Databricks still has a long way to go before they can truly be called an end-to-end enterprise data solution, but they are well on their way and show no indication of pivoting from that strategy. Over the next few years we can anticipate more business user-focused features, additional point-and-click capabilities to bridge the gap between developers and end users, and an increase in partnerships to ensure that no matter an organization’s stack, Databricks is the central integrator.

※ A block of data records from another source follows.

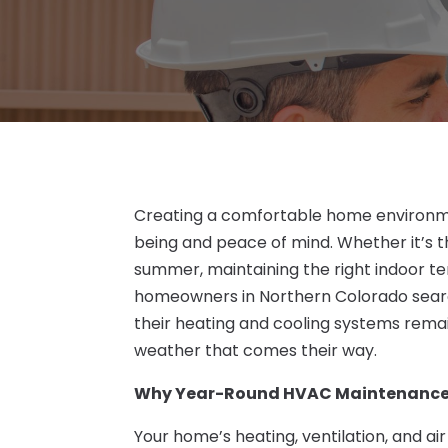
Creating a comfortable home environmen
being and peace of mind. Whether it’s th
summer, maintaining the right indoor t
homeowners in Northern Colorado sear
their heating and cooling systems remain
weather that comes their way.
Why Year-Round HVAC Maintenance
Your home’s heating, ventilation, and ai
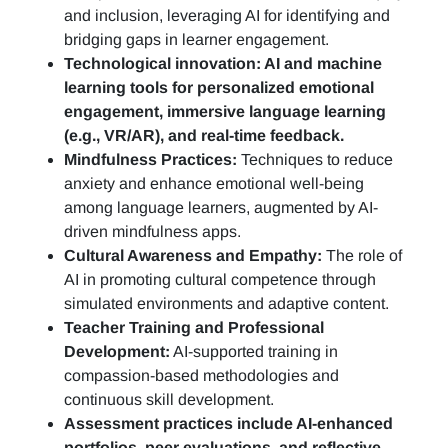
and inclusion, leveraging AI for identifying and
bridging gaps in learner engagement.
Technological innovation: AI and machine
learning tools for personalized emotional
engagement, immersive language learning
(e.g., VR/AR), and real-time feedback.
Mindfulness Practices:
Techniques to reduce
anxiety and enhance emotional well-being
among language learners, augmented by AI-
driven mindfulness apps.
Cultural Awareness and Empathy:
The role of
AI in promoting cultural competence through
simulated environments and adaptive content.
Teacher Training and Professional
Development:
AI-supported training in
compassion-based methodologies and
continuous skill development.
Assessment practices include AI-enhanced
portfolios, peer evaluations, and reflective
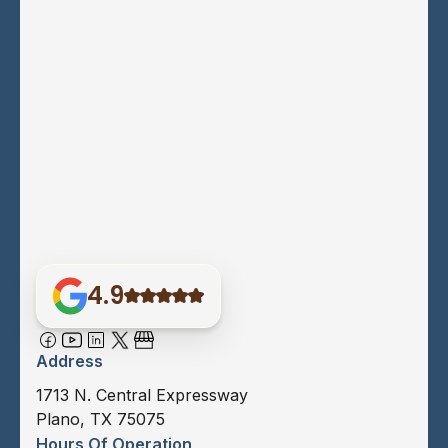
4.9
Address
1713 N. Central Expressway
Plano, TX 75075
Hours Of Operation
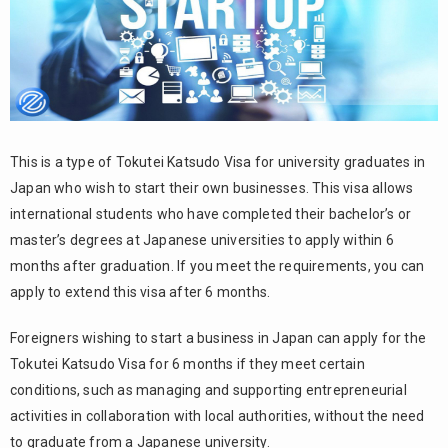
This is a type of Tokutei Katsudo Visa for university graduates in
Japan who wish to start their own businesses. This visa allows
international students who have completed their bachelor’s or
master’s degrees at Japanese universities to apply within 6
months after graduation. If you meet the requirements, you can
apply to extend this visa after 6 months.
Foreigners wishing to start a business in Japan can apply for the
Tokutei Katsudo Visa for 6 months if they meet certain
conditions, such as managing and supporting entrepreneurial
activities in collaboration with local authorities, without the need
to graduate from a Japanese university.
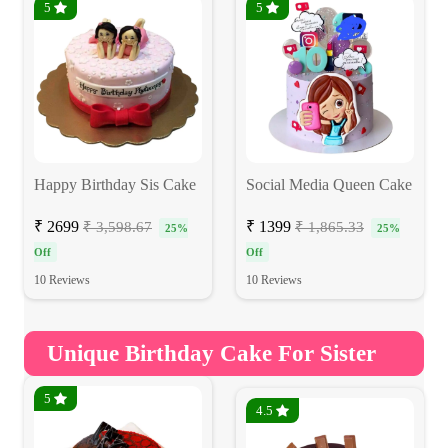
5
5
Happy Birthday Sis Cake
Social Media Queen Cake
₹ 2699
₹ 1399
₹ 3,598.67
₹ 1,865.33
25%
25%
Off
Off
10 Reviews
10 Reviews
Unique Birthday Cake For Sister
5
4.5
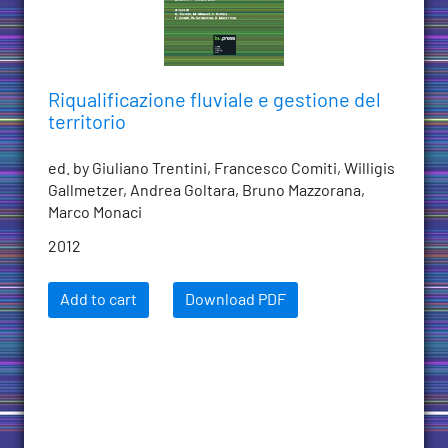
Riqualificazione fluviale e gestione del
territorio
ed. by Giuliano Trentini, Francesco Comiti, Willigis
Gallmetzer, Andrea Goltara, Bruno Mazzorana,
Marco Monaci
2012
Add to cart
Download PDF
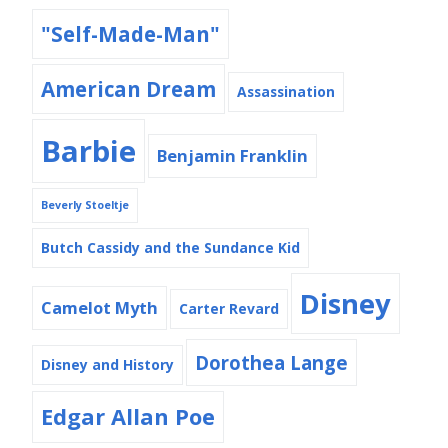
"Self-Made-Man"
American Dream
Assassination
Barbie
Benjamin Franklin
Beverly Stoeltje
Butch Cassidy and the Sundance Kid
Disney
Camelot Myth
Carter Revard
Dorothea Lange
Disney and History
Edgar Allan Poe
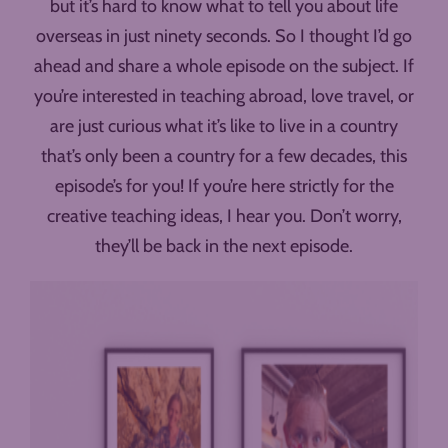
but it’s hard to know what to tell you about life
overseas in just ninety seconds. So I thought I’d go
ahead and share a whole episode on the subject. If
you’re interested in teaching abroad, love travel, or
are just curious what it’s like to live in a country
that’s only been a country for a few decades, this
episode’s for you! If you’re here strictly for the
creative teaching ideas, I hear you. Don’t worry,
they’ll be back in the next episode.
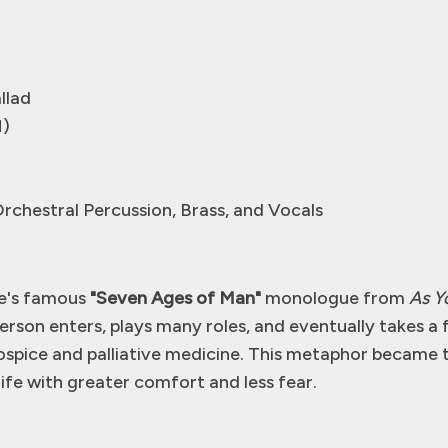
llad
M)
Orchestral Percussion, Brass, and Vocals
re's famous
"Seven Ages of Man"
monologue from
As Yo
rson enters, plays many roles, and eventually takes a 
spice and palliative medicine. This metaphor became t
life with greater comfort and less fear.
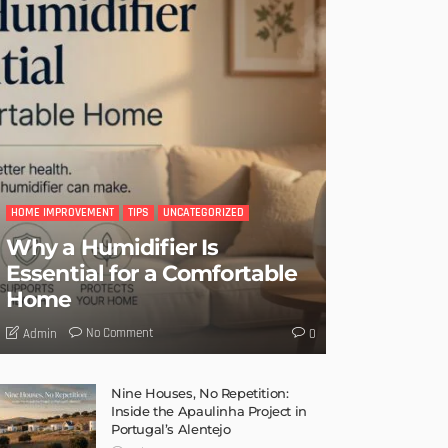
HOME IMPROVEMENT
TIPS
UNCATEGORIZED
Why a Humidifier Is
Essential for a Comfortable
Home
No Comment
Admin
0
Nine Houses, No Repetition:
Inside the Apaulinha Project in
Portugal’s Alentejo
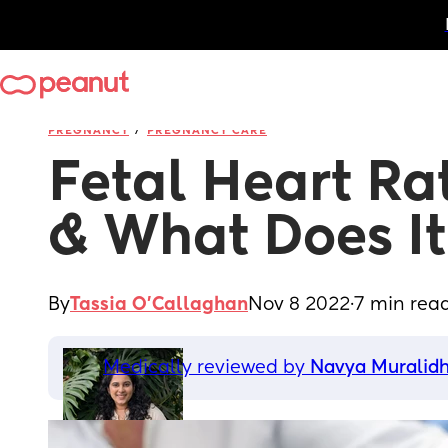
/
PREGNANCY
PREGNANCY CARE
Fetal Heart Ra
& What Does I
By
Tassia O'Callaghan
Nov 8 2022
·
7 min rea
Medically reviewed by 
Navya Muralid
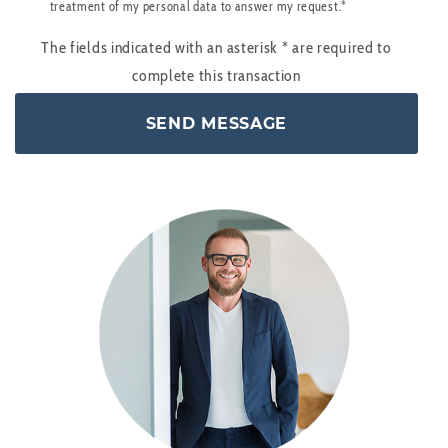
treatment of my personal data to answer my request.*
The fields indicated with an asterisk
*
are required to
complete this transaction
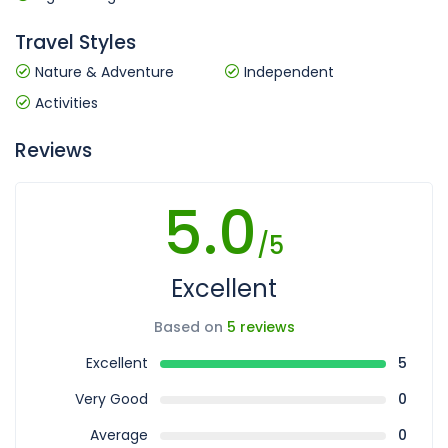
Travel Styles
Nature & Adventure
Independent
Activities
Reviews
5.0
/5
Excellent
Based on
5 reviews
Excellent
5
Very Good
0
Average
0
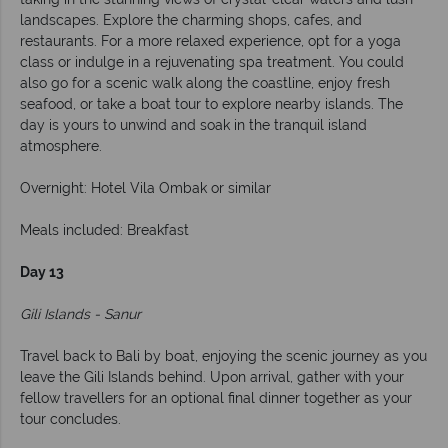
landscapes. Explore the charming shops, cafes, and
restaurants. For a more relaxed experience, opt for a yoga
class or indulge in a rejuvenating spa treatment. You could
also go for a scenic walk along the coastline, enjoy fresh
seafood, or take a boat tour to explore nearby islands. The
day is yours to unwind and soak in the tranquil island
atmosphere.
Overnight: Hotel Vila Ombak or similar
Meals included: Breakfast
Day 13
Gili Islands - Sanur
Travel back to Bali by boat, enjoying the scenic journey as you
leave the Gili Islands behind. Upon arrival, gather with your
fellow travellers for an optional final dinner together as your
tour concludes.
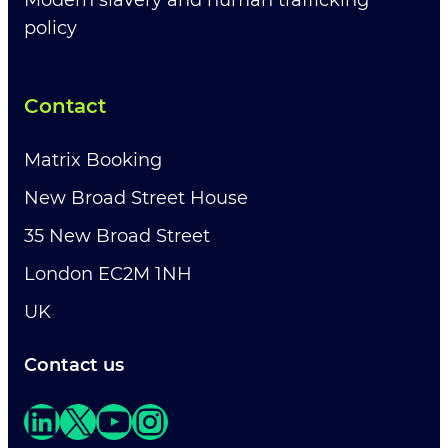
Modern slavery and human trafficking
policy
Contact
Matrix Booking
New Broad Street House
35 New Broad Street
London EC2M 1NH
UK
Contact us
LinkedIn
X
YouTube
Instagram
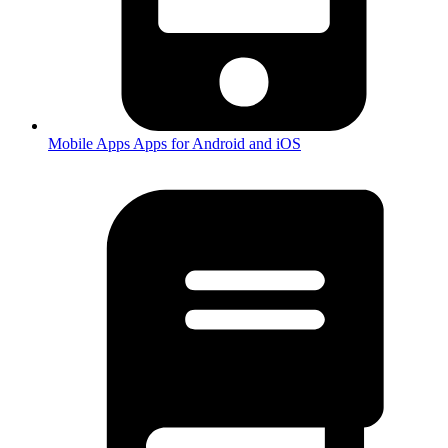
Mobile Apps
Apps for Android and iOS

With Databricks Apps and other community initiatives we can also expect third-party development to expand and the Databricks external marketplace to become a first-stop for users looking for third-party datasets, application overlays, and other prebuilt content. As Unity Catalog continues to expand and develop new features it will also feed into those capabilities as less technical users become more comfortable with the well-documented and standardized functionality they get through Databricks even when selecting from different vendors.

As the company continues to expand into business user and self-serve capabilities we will also likely see an offloading of repetitive and menial tasks that currently belong to data engineers and data scientists. This creates a green-space of free time for those more technical users to actually build new solutions and focus on strategic roadmaps. This will no doubt lead to the release of innovative and exciting features that continue to ease blockers like overly convoluted CICD as well as support complex development like agentic AI and complex use case resolution.

Databricks packed a lot into four days in the heart of San Francisco and rolled out a host of new features that will significantly impact the way users interact with the platform. More than just a promotional marketing exercise though, this conference provided access to a community that is often disjointed and education on topics that can often feel a bit black box. As these new features roll out over the next few months they will require individual testing to confirm the ease of use to deploy the smooth demos seen during the keynotes and future releases will need to be monitored to identify whether the company is sticking to its promoted roadmap. Overall, Data + AI was an energetic, informative meeting of the minds that I intend to turn into an annual habit.

Amanda Darcangelo is a Lead Data & Analytics Consultant at CTIData.